Nothing slows down the Big Apple… even cold weather. Better still, there’s lots to do that’s virtually free. So book some of the great deals to be had on flights and hotels, and come visit. Or, if you live here, get moving. Put on your warm clothes and your most comfortable walking shoes, and hit the pavement. The Big Apple awaits.
Here are some of my favorite winter freebies:
Ride the subways. Yes, seriously. Underneath the city’s miles and miles of streets lie some of the city’s most interesting art installations courtesy of the MTA’s “Art en Route” program. Watch this Web site for more specifics, but, in the meantime, chart your own art course with your MetroCard.
Ride the Staten Island ferry (and back) to see the Statue of Liberty, Ellis Island, and the southern tip of Manhattan from the water without spending a penny.
Wander Battery Park’s waterfront promenade and enjoy the open spaces and views of Ellis Island and New Jersey; the breeze and passing boats will make you forget you’re in the gritty city, though the view of the Statue of Liberty will remind you that you couldn’t be anywhere but New York.
Bundle up and walk across the Brooklyn Bridge for a spectacular view of the Financial District, Brooklyn, the seaport, and Manhattan. Then, turn right around, and head back for a totally different view of the city.
Ride the tram to Roosevelt Island for spectacular aerial (and warmer) views of the city in two directions. ($4 round-trip)

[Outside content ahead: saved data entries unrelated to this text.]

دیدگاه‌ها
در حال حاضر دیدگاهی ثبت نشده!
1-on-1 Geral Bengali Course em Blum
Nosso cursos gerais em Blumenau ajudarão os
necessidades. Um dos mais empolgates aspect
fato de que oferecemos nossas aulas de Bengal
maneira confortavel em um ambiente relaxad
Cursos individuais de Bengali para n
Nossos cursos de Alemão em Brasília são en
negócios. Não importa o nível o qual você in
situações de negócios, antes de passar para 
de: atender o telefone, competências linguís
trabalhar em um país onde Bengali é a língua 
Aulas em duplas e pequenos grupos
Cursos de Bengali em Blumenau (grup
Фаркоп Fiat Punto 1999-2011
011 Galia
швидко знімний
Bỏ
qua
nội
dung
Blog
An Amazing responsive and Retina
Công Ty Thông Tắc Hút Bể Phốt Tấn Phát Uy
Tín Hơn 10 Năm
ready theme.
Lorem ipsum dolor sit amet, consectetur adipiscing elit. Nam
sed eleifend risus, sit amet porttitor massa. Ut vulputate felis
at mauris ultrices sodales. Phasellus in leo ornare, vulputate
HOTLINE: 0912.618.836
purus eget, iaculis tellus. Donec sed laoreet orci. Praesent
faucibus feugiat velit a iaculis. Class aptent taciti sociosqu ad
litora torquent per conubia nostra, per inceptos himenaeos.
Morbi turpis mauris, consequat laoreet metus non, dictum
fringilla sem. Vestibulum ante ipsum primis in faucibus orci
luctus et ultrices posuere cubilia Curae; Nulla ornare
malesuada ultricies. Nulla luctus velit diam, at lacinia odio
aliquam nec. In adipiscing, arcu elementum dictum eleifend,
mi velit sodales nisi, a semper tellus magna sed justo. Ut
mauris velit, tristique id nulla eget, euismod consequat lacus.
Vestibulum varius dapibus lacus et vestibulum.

Ice skate free at the Bryant Park rink near the New York Public Library.
Join the crowds in Times Square and watch the world pass by. Buy a hot chocolate or coffee to keep warm, and sit at the chairs and tables on the pedestrian stretch of Broadway or on the stairs behind the TKTS booth at 47th Street.
Climb up to Manhattan’s newest outdoor park, the High Line, which overlooks the Hudson River, the Meatpacking District, and is built on former elevated train tracks. Bring a blanket with you, and set a spell on the scattered chairs and stairs to absorb the city and river below.
Brace yourself against the chilly ocean breezes and stroll the Coney Island boardwalk for some old-school kitsch. Then grab a Nathan’s hot dog, at the original stand, loaded with sauerkraut and mustard.
Check out the street performers around the city’s parks and the buskers in the subways: break-dancers in Union Square and by Central Park’s Bethesda Fountain, unicyclists in Washington Square, and Statue of Liberty clones in Battery Park. Musicians and entertainers in the subway are better than you’d expect—to perform, they must first be vetted by committee.
Attend a storytelling hour at one of the city’s kid-friendly bookstores like Barnes & Noble, Borders or Books of Wonder.